Earlier this week PDP leader and former chief minister Mehbooba Mufti was freed from detention after 14 months. With this is raised the prospect of the coming together of every mainstream party in Kashmir — the regional parties as well as the Congress and the CPI(M) — on a common platform to confront the Centre.
This has not happened before and is a development of singular significance. It has the potential to prevent the ruling BJP from striking political roots in the Valley, the saffron party’s thwarted decades old wish. To make this dream come true, the RSS-BJP, using its power at the Centre, sought to neuter Kashmir and impose a militaristic dispensation as a way to bulldoze its way through. If the Kashmir parties stick together in the foreseeable future, the BJP’s pursuit could prove Sisyphean.
Kashmiri politicians are notorious for their inability to cooperate. Now they have the opportunity to turn this on its head. To remain accommodative toward one another until the next Assembly election in order to present a united face to the ruling party and its local hangers-on is the first practical challenge before them.
But more than using sharp language, the PDP, weakened through
defections and desertions, and the others, have to show through their action whether they can summon the ability to cohere in the face of
possibly renewed repression. If they can, it is the Centre that will be on the back foot.

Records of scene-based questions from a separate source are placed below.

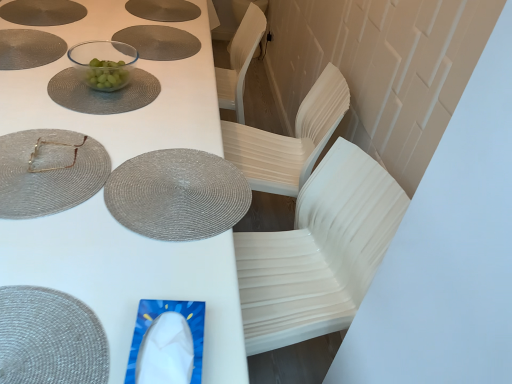
This screenshot has width=512, height=384. Find the location of `free space to the back side of transparent glass bowl at upper center, the 1th glass plate positioned from the top`. free space to the back side of transparent glass bowl at upper center, the 1th glass plate positioned from the top is located at coordinates (116, 50).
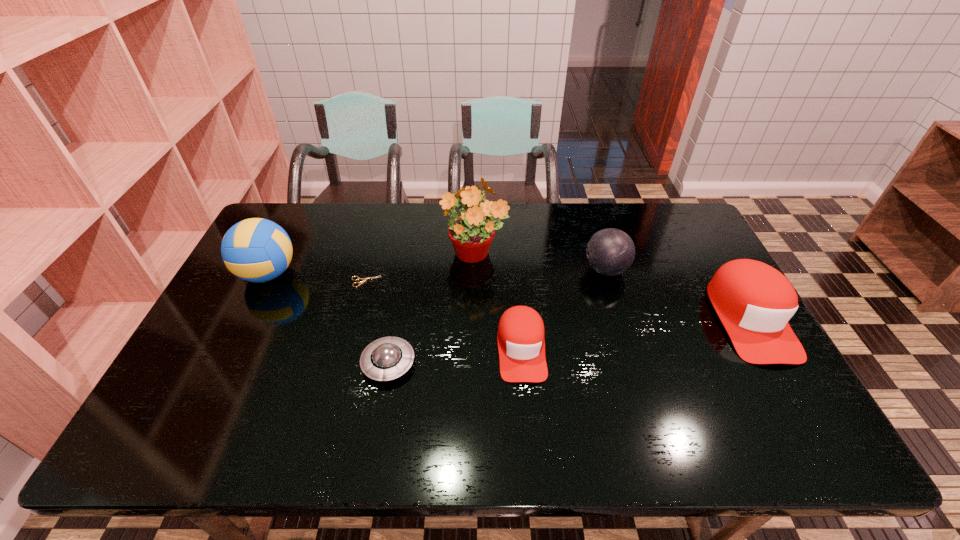
Where is `baseball cap that is at the near edge`? baseball cap that is at the near edge is located at coordinates (521, 345).

Find the location of `saucer present at the near edge`. saucer present at the near edge is located at coordinates (387, 358).

Where is `object that is at the left edge`? The image size is (960, 540). object that is at the left edge is located at coordinates (257, 250).

Identify the location of object located at the right edge. click(754, 301).

Where is `free location at the far edge`? free location at the far edge is located at coordinates (630, 236).

Where is `free spot at the near edge of the desktop`? free spot at the near edge of the desktop is located at coordinates (415, 402).

This screenshot has width=960, height=540. In the image, there is a desktop. What are the coordinates of `free region at the far left corner` in the screenshot? It's located at (x=303, y=213).

In the image, there is a desktop. Where is `vacant space at the far right corner`? The image size is (960, 540). vacant space at the far right corner is located at coordinates [678, 213].

At what (x,y) coordinates should I click in order to perform the action: click on vacant region between the sixth tallest object and the volleyball. Please return your answer as a coordinate pair (x, y). Image resolution: width=960 pixels, height=540 pixels. Looking at the image, I should click on (328, 319).

Identify the location of vacant space that is in between the sixth object from left to right and the right baseball cap. The height and width of the screenshot is (540, 960). tap(678, 294).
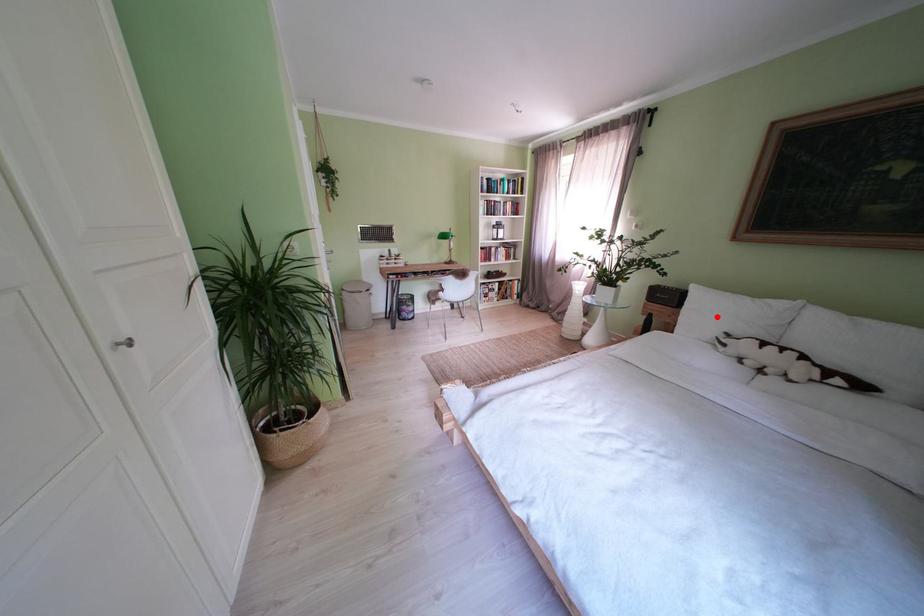
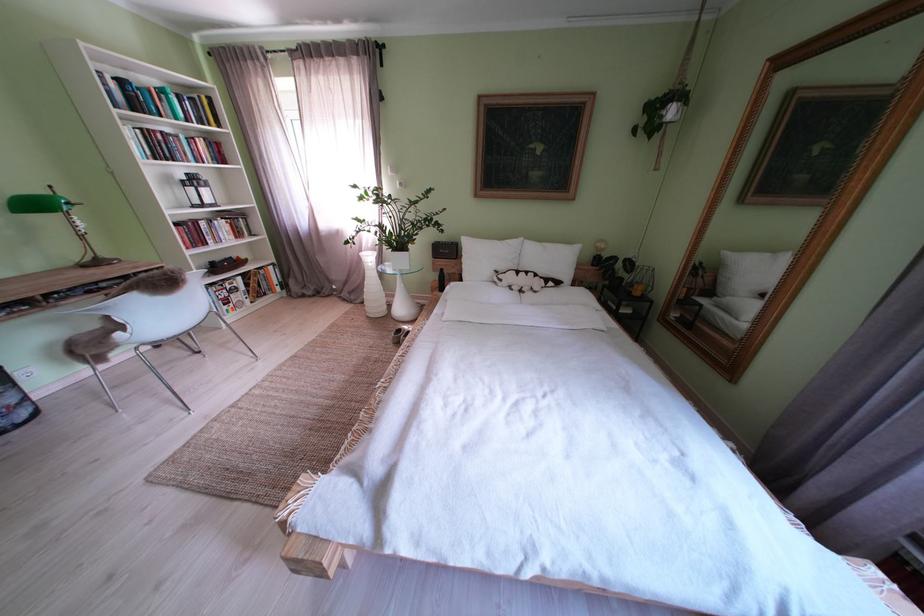
Question: I am providing you with two images of the same scene from different viewpoints. A red point is marked on the first image. Is the red point's position out of view in image 2?

Choices:
 (A) Yes
 (B) No

Answer: (B)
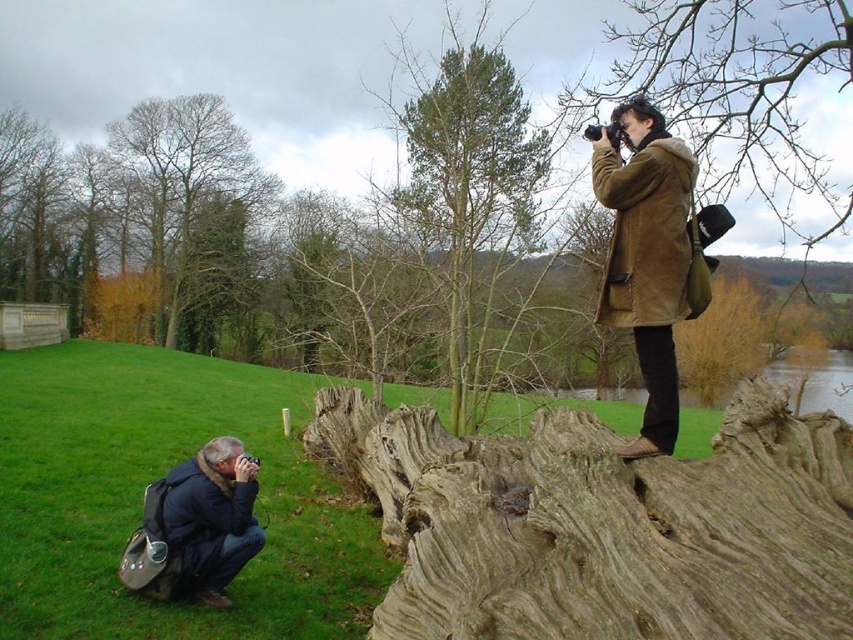
Question: Is weathered wood log at upper center thinner than brown suede coat at upper right?

Choices:
 (A) yes
 (B) no

Answer: (B)

Question: Which point appears farthest from the camera in this image?

Choices:
 (A) (683, 154)
 (B) (769, 65)

Answer: (B)

Question: Which point is closer to the camera taking this photo?

Choices:
 (A) (695, 12)
 (B) (206, 205)
 (C) (688, 168)

Answer: (C)

Question: Can you confirm if weathered wood log at upper center is smaller than brown textured coat at upper right?

Choices:
 (A) no
 (B) yes

Answer: (B)

Question: In this image, where is weathered wood log at upper center located relative to brown textured coat at upper right?

Choices:
 (A) below
 (B) above

Answer: (A)

Question: Among these objects, which one is farthest from the camera?

Choices:
 (A) brown suede coat at upper right
 (B) weathered wood log at upper center
 (C) brown textured tree trunk at upper left
 (D) brown textured coat at upper right

Answer: (C)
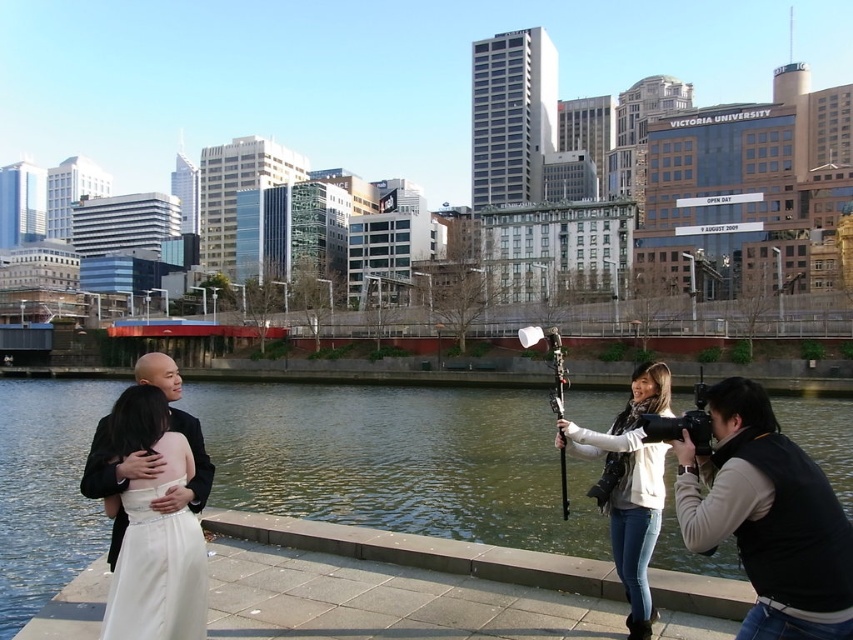
Does point (392, 492) lie behind point (766, 396)?

That is True.

Which of these two, greenish water at center or black vest at lower right, stands taller?

Standing taller between the two is black vest at lower right.

Which is behind, point (271, 486) or point (822, 563)?

The point (271, 486) is more distant.

This screenshot has height=640, width=853. In order to click on greenish water at center in this screenshot , I will do `click(397, 460)`.

Between point (650, 524) and point (151, 516), which one is positioned in front?

Point (151, 516) is more forward.

Which is behind, point (659, 445) or point (163, 600)?

The point (659, 445) is more distant.

The image size is (853, 640). In order to click on white matte jacket at lower right in this screenshot , I will do `click(630, 484)`.

Who is more distant from viewer, (473, 452) or (171, 627)?

Point (473, 452)

Between greenish water at center and white satin dress at lower left, which one is positioned higher?

white satin dress at lower left is higher up.

Does point (41, 406) come closer to viewer compared to point (190, 636)?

Dr Abdullah’s defiant recent interviews, including the one in which he speaks of going to any lengths for the restoration of Article 370, his bringing in the China factor (on account of the Ladakh situation), although clumsily phrased thus permitting the BJP the short-term joy of politically hammering him, is apt to unsettle the ruling dispensation. The NC leader’s reminder that it was Prime Minister Narendra Modi who had cavorted on swings with Chinese leader Xi Jinping can hardly be a source of comfort.